The 2022 midterm is supposed to be bad for Democrats. History tells us that. Inflation tells us that. The President’s approval tells us that. Of course, unlike the House, the entire Senate isn’t up together. Only a third of it is, and that third can have a clearly partisan tilt. In other words, things aren’t clear.

When the House defies historical trends, there is usually a reason, a cross-current even that cancels out the “fundamentals” of the race, like 9/11 or Bill Clinton’s impeachment. In the Senate there are other reasons for surprising results. Sometimes, like 2018, it’s just the map- Trump’s party defied what was happening in House and Governor races because Senate Democrats had to defend Missouri, Indiana, North Dakota, West Virginia, and Montana. Other times, like 2010, the party out of power nominates crackpot candidates and blows it. And yes, there are also times when events change the direction of the race, like 2002.
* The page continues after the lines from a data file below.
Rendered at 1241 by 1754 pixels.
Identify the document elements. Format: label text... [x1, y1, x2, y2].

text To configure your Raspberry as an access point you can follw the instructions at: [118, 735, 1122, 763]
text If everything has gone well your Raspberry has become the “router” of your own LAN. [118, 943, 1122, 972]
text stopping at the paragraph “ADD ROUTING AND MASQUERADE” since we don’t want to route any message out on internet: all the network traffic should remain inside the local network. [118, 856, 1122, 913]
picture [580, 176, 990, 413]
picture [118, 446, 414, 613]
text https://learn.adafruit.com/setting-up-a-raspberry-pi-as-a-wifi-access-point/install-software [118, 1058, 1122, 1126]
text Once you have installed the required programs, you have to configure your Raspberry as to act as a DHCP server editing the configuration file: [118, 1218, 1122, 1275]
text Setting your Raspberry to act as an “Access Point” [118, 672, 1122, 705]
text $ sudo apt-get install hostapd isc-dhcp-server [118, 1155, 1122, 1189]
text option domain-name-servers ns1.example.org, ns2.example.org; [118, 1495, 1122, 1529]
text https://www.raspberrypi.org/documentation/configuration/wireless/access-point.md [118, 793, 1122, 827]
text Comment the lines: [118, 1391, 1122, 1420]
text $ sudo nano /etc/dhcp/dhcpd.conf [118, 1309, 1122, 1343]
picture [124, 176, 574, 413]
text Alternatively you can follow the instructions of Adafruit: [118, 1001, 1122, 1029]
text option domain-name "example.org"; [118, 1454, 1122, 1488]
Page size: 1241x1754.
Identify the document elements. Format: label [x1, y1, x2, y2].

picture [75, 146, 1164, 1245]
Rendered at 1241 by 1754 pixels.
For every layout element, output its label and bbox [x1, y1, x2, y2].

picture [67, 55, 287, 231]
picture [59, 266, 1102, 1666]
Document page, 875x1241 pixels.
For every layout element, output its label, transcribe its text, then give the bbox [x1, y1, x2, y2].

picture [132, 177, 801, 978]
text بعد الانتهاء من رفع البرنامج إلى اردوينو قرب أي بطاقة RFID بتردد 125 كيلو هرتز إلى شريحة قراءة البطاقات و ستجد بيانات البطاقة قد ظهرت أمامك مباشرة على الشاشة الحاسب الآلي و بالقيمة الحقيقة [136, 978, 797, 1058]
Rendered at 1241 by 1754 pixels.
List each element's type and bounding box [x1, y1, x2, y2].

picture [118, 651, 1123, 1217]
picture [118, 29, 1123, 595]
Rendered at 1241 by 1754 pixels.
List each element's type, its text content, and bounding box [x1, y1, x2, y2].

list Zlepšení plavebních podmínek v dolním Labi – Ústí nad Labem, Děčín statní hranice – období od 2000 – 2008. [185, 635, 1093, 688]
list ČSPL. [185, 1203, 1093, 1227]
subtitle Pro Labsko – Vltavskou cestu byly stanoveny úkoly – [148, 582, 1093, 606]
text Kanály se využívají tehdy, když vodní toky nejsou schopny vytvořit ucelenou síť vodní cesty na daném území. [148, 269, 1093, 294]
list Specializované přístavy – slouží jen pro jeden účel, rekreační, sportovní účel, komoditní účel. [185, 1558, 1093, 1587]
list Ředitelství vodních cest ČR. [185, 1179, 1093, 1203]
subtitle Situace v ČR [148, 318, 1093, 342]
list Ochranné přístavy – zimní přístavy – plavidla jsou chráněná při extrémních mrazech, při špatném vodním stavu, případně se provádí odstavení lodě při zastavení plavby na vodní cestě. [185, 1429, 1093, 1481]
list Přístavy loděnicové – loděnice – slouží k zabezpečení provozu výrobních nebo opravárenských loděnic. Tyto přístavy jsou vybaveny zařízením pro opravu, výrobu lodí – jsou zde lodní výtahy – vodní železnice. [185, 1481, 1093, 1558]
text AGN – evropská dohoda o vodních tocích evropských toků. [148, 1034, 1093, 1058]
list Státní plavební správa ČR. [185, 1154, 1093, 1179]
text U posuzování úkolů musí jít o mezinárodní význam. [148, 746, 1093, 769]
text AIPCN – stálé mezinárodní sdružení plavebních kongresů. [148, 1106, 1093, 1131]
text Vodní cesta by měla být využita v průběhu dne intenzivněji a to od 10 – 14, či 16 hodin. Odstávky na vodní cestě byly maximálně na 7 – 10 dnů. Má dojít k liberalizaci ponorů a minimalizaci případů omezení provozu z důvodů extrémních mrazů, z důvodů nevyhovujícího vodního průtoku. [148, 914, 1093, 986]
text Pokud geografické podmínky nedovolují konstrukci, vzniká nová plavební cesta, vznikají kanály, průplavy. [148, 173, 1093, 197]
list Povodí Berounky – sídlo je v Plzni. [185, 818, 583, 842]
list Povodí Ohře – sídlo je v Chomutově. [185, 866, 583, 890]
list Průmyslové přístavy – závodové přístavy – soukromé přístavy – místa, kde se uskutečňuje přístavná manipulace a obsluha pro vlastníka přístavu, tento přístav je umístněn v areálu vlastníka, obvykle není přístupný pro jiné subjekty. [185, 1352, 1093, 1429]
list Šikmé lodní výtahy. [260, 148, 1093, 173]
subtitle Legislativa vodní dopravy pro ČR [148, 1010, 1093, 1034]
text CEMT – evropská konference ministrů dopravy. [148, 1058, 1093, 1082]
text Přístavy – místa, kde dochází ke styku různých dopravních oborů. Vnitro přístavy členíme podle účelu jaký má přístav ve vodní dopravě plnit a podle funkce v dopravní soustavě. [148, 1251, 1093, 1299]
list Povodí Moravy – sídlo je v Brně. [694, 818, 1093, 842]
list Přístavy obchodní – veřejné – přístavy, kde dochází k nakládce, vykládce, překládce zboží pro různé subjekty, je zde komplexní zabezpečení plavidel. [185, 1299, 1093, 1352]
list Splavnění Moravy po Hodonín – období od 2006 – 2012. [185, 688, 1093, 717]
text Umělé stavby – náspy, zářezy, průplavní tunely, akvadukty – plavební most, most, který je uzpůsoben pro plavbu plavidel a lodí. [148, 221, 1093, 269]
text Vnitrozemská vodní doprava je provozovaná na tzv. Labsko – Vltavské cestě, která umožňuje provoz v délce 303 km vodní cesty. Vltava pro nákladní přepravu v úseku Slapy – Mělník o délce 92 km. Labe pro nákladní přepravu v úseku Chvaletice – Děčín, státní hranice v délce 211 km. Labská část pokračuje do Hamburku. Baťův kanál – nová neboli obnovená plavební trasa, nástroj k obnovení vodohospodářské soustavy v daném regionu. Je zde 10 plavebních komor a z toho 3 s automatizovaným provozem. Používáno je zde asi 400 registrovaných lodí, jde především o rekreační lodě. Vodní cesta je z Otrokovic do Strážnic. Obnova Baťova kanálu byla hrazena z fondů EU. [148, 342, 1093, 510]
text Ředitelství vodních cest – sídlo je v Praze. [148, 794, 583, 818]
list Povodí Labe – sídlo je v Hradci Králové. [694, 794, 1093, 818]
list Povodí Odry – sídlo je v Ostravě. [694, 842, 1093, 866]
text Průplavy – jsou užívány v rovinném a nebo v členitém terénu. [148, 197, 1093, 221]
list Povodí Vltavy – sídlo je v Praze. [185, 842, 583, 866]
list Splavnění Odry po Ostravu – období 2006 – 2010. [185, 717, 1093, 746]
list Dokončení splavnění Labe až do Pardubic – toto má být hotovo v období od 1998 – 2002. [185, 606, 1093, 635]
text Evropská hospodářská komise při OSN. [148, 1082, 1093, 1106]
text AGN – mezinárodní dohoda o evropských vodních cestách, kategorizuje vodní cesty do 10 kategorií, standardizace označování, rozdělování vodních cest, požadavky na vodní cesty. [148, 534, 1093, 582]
Is this year a red wave, or a year of surprise? Let’s start by just looking at the 2022 playing field:

Democratic Difficult Defenses:

In order of difficulty: Georgia (Warnock), Arizona (Kelly), Nevada (Cortez-Masto), New Hampshire (Hassan), Colorado (Bennet), and Washington (Murray).

GOP Difficult Defenses:

Also in order of difficulty: Pennsylvania (Toomey, retirement), Wisconsin (Johnson), Ohio (Portman, retirement), North Carolina (Burr, retirement), Florida (Rubio), and Iowa (Grassley).

Weird Wild Cards:

Both GOP Seats- Utah (Lee) and Alaska (Murkowski).

Ok, so the most notable thing here to me is the playing field. NONE of the Democrats tough defenses are in states Donald Trump won in 2020. The GOP has two difficult defenses in Biden states at the top of this list. With that said, this isn’t quite a 2018 situation for the GOP. Trump won a few of the Democratic seats in 2016, and those two difficult defense seats at the top in 2016. Nearly every state above (except Washington and the wild card races) is historically a swing state. The map may lean Democratic, but not to an extreme.

So then let’s consider candidate quality, and if the GOP is repeating 2010. Dr. Oz? Herschel Walker? Is this a joke? Blake Masters? Ron Johnson? Crazier than a shit house rat. It’s something that I’m sitting here looking at these races and haven’t remarked on what a terrible candidate J.D. Vance is yet. The GOP may have four recruits in the races in play that qualify as something between “good enough” and almost normal. This is a terrible group, maybe the worst I’ve seen. The question is, are the Democrats candidates that much better? My though right now is that most of them rate out as decent, but really only a couple would rate out as great. The incumbents are particularly strong, and probably accentuate the candidate advantage. I mean honestly, who can wait to watch Warnock debate a man who says this? In the challenge races though, I’m not as sure. I think Tim Ryan rates out as a great candidate in Ohio, but it’s still uphill there. Dr. Oz will say stupid things, but Fetterman has some issues on both policy and his health. Demings and Beasley are very good candidates, but in tough states. Same could be said for Franken (no, not who you think). Mandela Barnes doesn’t look bad, but is he that much stronger than Feingold was? I feel like the Dems advantage is clear here, but not by the 2010 margin when accounting for the states in play.

So I guess that leaves us with did anything happen to change the races? Yeah, that Dobbs thing. Is it 9/11? I’m not sure we have evidence of that. However it feels big. Also with a good number of Democratic candidates in these races being women, it feels like it has a chance to really stick. But more than inflation? We’ll find out.

All in all, I think the Senate Democrats have a slightly better playing field than the GOP, which is saying a lot in this cycle. My feeling right now is the most likely outcome is a 50-50 Democratic Senate, with their range being 49-52 seats at the end of the cycle. We may be sweating out the results for a while though.